RULE #4: EXERCISE Exercise every day for at least 30 minutes. Walking is fantastic exercise and is probably the easiest way to get started. In the beginning you may struggle with a simple walk down the hall and your energy level may be very low. Your job is to move your body a little more every day. Each patient is different, but at four to eight weeks most will feel back to normal. After you have been cleared by your physician, you may begin other forms of exercise. Eventually, incorporating both aerobic and resistance training into your daily exercise routine will help you remain at a healthy weight for the rest of your life.
- Q: Can I eat fast food?
A: Many fast food restaurants are now offering a wide variety of low-fat, low-calorie options. Stick with salads and chicken and fish entrees with either no bread or one slice only, and no mayo, rice or coleslaw. Most establishments will be happy to substitute a salad for the starches you are not permitted to have. And remember the old standby – a garden salad and a hamburger patty with mustard, available at nearly all fast food restaurants!
- Q: What do I do if I want to eat in a fancy restaurant?
A: The rule of thumb is always eat protein.
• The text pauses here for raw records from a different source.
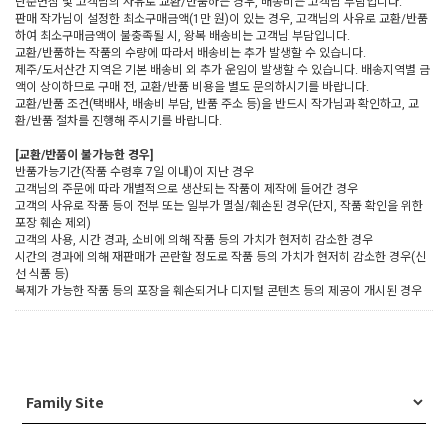
단순변심 및 고객님의 사유로 교환/반품하는 경우, 배송비는 고객님 부담입니다.
판매 작가님이 설정한 최소구매금액(1만 원)이 있는 경우, 고객님의 사유로 교환/반품
하여 최소구매금액이 불충족될 시, 왕복 배송비는 고객님 부담입니다.
교환/반품하는 작품의 수량에 따라서 배송비는 추가 발생할 수 있습니다.
제주/도서산간 지역은 기본 배송비 외 추가 운임이 발생할 수 있습니다. 배송지역별 금
액이 상이하므로 구매 전, 교환/반품 비용을 별도 문의하시기를 바랍니다.
교환/반품 조건(택배사, 배송비 부담, 반품 주소 등)을 반드시 작가님과 확인하고, 교
환/반품 절차를 진행해 주시기를 바랍니다.
[교환/반품이 불가능한 경우]
반품가능기간(작품 수령후 7일 이내)이 지난 경우
고객님의 주문에 따라 개별적으로 생산되는 작품이 제작에 들어간 경우
고객의 사유로 작품 등이 전부 또는 일부가 멸실/훼손된 경우(단지, 작품 확인을 위한
포장 훼손 제외)
고객의 사용, 시간 경과, 소비에 의해 작품 등의 가치가 현저히 감소한 경우
시간의 경과에 의해 재판매가 곤란할 정도로 작품 등의 가치가 현저히 감소한 경우(신
선 식품 등)
복제가 가능한 작품 등의 포장을 훼손되거나 디지털 콘텐츠 등의 제공이 개시된 경우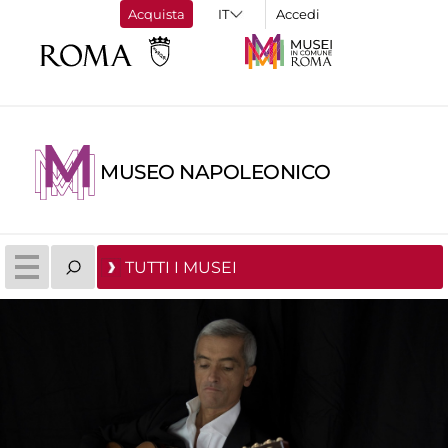
Acquista
Accedi
MUSEO NAPOLEONICO
TUTTI I MUSEI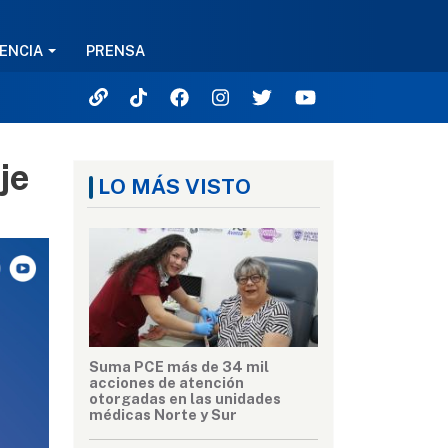
ENCIA
PRENSA
je
LO MÁS VISTO
Suma PCE más de 34 mil
acciones de atención
otorgadas en las unidades
médicas Norte y Sur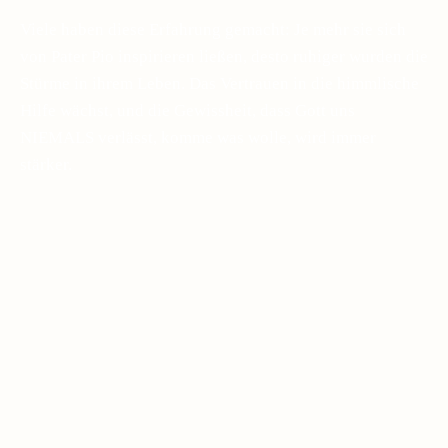
Viele haben diese Erfahrung gemacht: Je mehr sie sich
von Pater Pio inspirieren ließen, desto ruhiger wurden die
Stürme in ihrem Leben. Das Vertrauen in die himmlische
Hilfe wächst, und die Gewissheit, dass Gott uns
NIEMALS verlässt, komme was wolle, wird immer
stärker.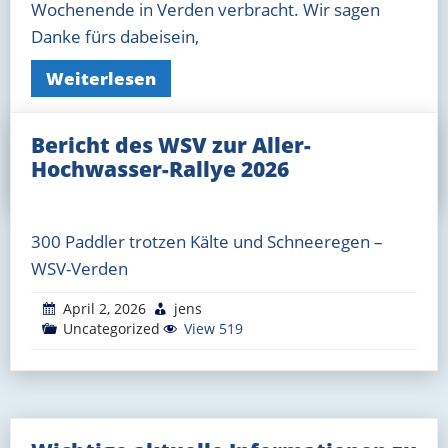
Wochenende in Verden verbracht. Wir sagen
Danke fürs dabeisein,
Weiterlesen
Bericht des WSV zur Aller-
April 12, 2026
Stefan
Uncategorized
View 472
Hochwasser-Rallye 2026
300 Paddler trotzen Kälte und Schneeregen –
WSV-Verden
April 2, 2026
jens
Uncategorized
View 519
Even if it is not on the menu, most restaurants will gladly grill or roast a piece of chicken, fish or steak and willingly substitute permitted vegetables for potatoes or rice. If the restaurant is unwilling to help, order something with fish, poultry or steak and ask for a separate plate. Scrape off any offending sauce, breading, etc. from the protein and place the protein on your "keeper" plate along with any permissible vegetables. Give the "fattening stuff" back to the waiter (you don't need the temptation to sneak a taste and no-one in your party needs extra fat or calories). At a dinner party, load up on salad and protein, push the gravy or sauce to the other side of your dish, and dig in! Don’t get discouraged if you don’t hit your goals 100% of the time; a backslide here and there won’t hurt your progress too much, but always do your best.
- Q: What about exercise after surgery?
A: It is important to exercise while trying to lose weight, but the type of exercise you do is critical to your success. While gym owners would like you to believe that heavy exercise is the key, research suggests that moderate exercise is best for losing and controlling weight. Heavy exercise increases muscle size, which increases lean body mass. Most patients’ lean body mass is already close to their ideal weight range; they do not need to add muscle, they need to lose fat! By adding lean body mass, heavy exercise may actually lead to weight gain, especially since you are increasing the protein in your diet. For patients trying to maintain weight after bariatric surgery, walking is the key.